Here's the first sentence from Part II of PKT "The Tarot and Secret Tradition"

"The Tarot embodies symbolical presentations of universal ideas, behind which lie all the implicits of the human mind, and it is in this sense that they contain secret doctrine, which is the realization by the few of truths imbedded in the consciousness of all, though they have not passed into express recognition by ordinary men."


Mary quotes Waite (above) and then later adds:

"One of the questions becomes why have they "not passed into exspress (clear and unambiguous) recognition"? In part, because they are best expressed symbolically-that is, by a thing that represents something else. This suggests that 'ordinary people' do not see 'symbolically'."


I think that here we are really discussing what constitutes an "initiate" vs. a non-initiate (ordinary people). This is a topic well covered in the Don Juan books. An initiate is a person who has been taught to SEE....see beyond the flat; literal and material world. Once this vision has been opened, then things such as metaphors; symbols as messengers; synchronicity and so on, make sense and become a part of our everyday life.

I believe that Waite's quote was stating that the occult is real and can be experienced. He's basically saying that symbols can unlock these universal ideas as they are contained in consciousness and we all have access to them. I'd like to add that we can also venture into our consciousness and have direct experiences of these things. This was probably one of those secrets held onto tightly by the occultists long ago. They didn't want to expose the masses to more than they could handle.

Rima
 

Teheuti

wandking said:
Here's a bit more from the book I've been working on for years! It's close to finished but i just can't seem to muster the guts to submit it to a publisher.
Patrick - I really appreciate all your contributions. I don't usually comment because they so clearly speak for themselves.

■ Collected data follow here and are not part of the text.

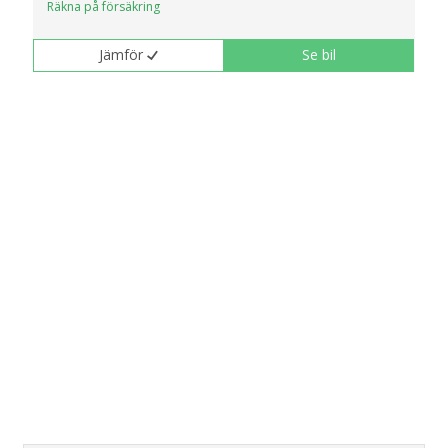
Räkna på försäkring
Jämför
Se bil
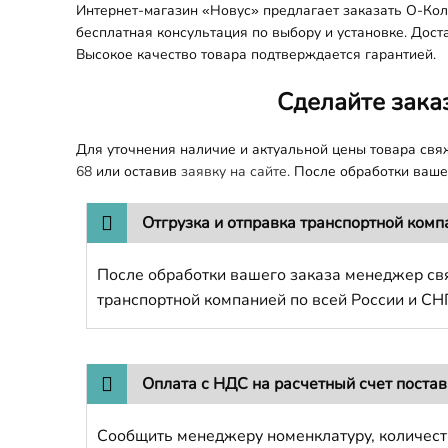
Интернет-магазин «Новус» предлагает заказать О-Кол
бесплатная консультация по выбору и установке. Дост
Высокое качество товара подтверждается гарантией.
Сделайте зака
Для уточнения наличие и актуальной цены товара св
68
или оставив
заявку на сайте.
После обработки вашег
Отгрузка и отправка транспортной комп
После обработки вашего заказа менеджер свя
транспортной компанией по всей России и СН
Оплата с НДС на расчетный счет поста
Сообщить менеджеру номенклатуру, количест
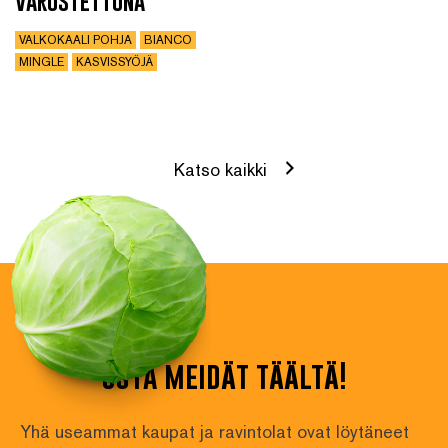
varustettuna
VALKOKAALI POHJA
BIANCO
MINGLE
KASVISSYÖJÄ
Katso kaikki
osta meidät täältä!
Yhä useammat kaupat ja ravintolat ovat löytäneet 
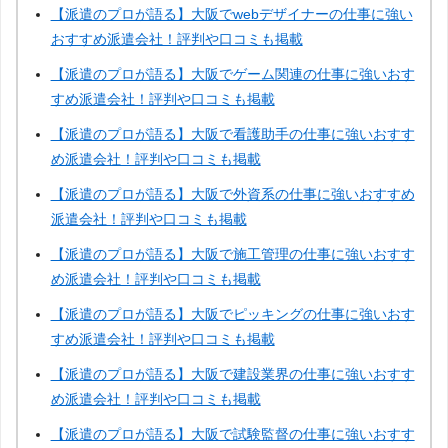
【派遣のプロが語る】大阪でwebデザイナーの仕事に強い
おすすめ派遣会社！評判や口コミも掲載
【派遣のプロが語る】大阪でゲーム関連の仕事に強いおす
すめ派遣会社！評判や口コミも掲載
【派遣のプロが語る】大阪で看護助手の仕事に強いおすす
め派遣会社！評判や口コミも掲載
【派遣のプロが語る】大阪で外資系の仕事に強いおすすめ
派遣会社！評判や口コミも掲載
【派遣のプロが語る】大阪で施工管理の仕事に強いおすす
め派遣会社！評判や口コミも掲載
【派遣のプロが語る】大阪でピッキングの仕事に強いおす
すめ派遣会社！評判や口コミも掲載
【派遣のプロが語る】大阪で建設業界の仕事に強いおすす
め派遣会社！評判や口コミも掲載
【派遣のプロが語る】大阪で試験監督の仕事に強いおすす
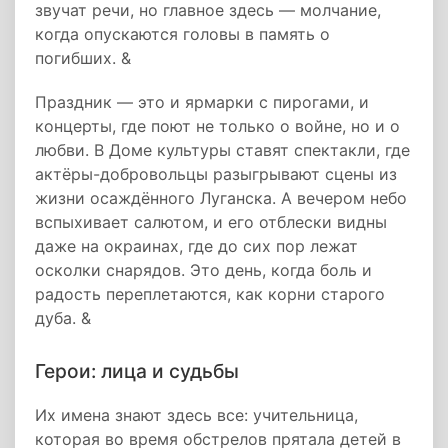
звучат речи, но главное здесь — молчание,
когда опускаются головы в память о
погибших. &
Праздник — это и ярмарки с пирогами, и
концерты, где поют не только о войне, но и о
любви. В Доме культуры ставят спектакли, где
актёры-добровольцы разыгрывают сцены из
жизни осаждённого Луганска. А вечером небо
вспыхивает салютом, и его отблески видны
даже на окраинах, где до сих пор лежат
осколки снарядов. Это день, когда боль и
радость переплетаются, как корни старого
дуба. &
Герои: лица и судьбы
Их имена знают здесь все: учительница,
которая во время обстрелов прятала детей в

How exciting that you've written a book on tarot history. It is hard to get them published. I know that Paul Huson had to go through quite a bit to get his book finally accepted and Robert Place had to add all the RWS stuff before his book on history was accepted.

As you say, Waite's historical data is surprisingly accurate. He was never taken in by all the myth. The same can be said for his studies in the other subjects.

According to Saint-Martin, humanity neither conceives nor perceives but instead, receives abstract thought and natural creativity from sources other than mental impressions. God becomes apparent only to the soul and essentially restores harmony to create a reunion of human and divine will, thus achieving an internal Kingdom of God.

I haven't read anything by Saint-Martin nor Waite's book on him but he certainly sounds like another link in the Secret Tradition that also includes Blavatsky, Anna Kingsford, PF Case, Manly P Hall, GRS Mead, etc.

Obviously, Waite wrote on secret doctrines behind Martinism and Freemasonry but he appears to seek secrets within Christianity. <snip> To Waite, trumps likely symbolize a path of ascent into an inner Kingdom that Jesus offers in most Biblical examples.

Waite was fully committed to the Christian path - no doubt about it. But he didn't eliminate the possiblity of Divine union being achieved by other paths. And, personally, I don't hold it against him.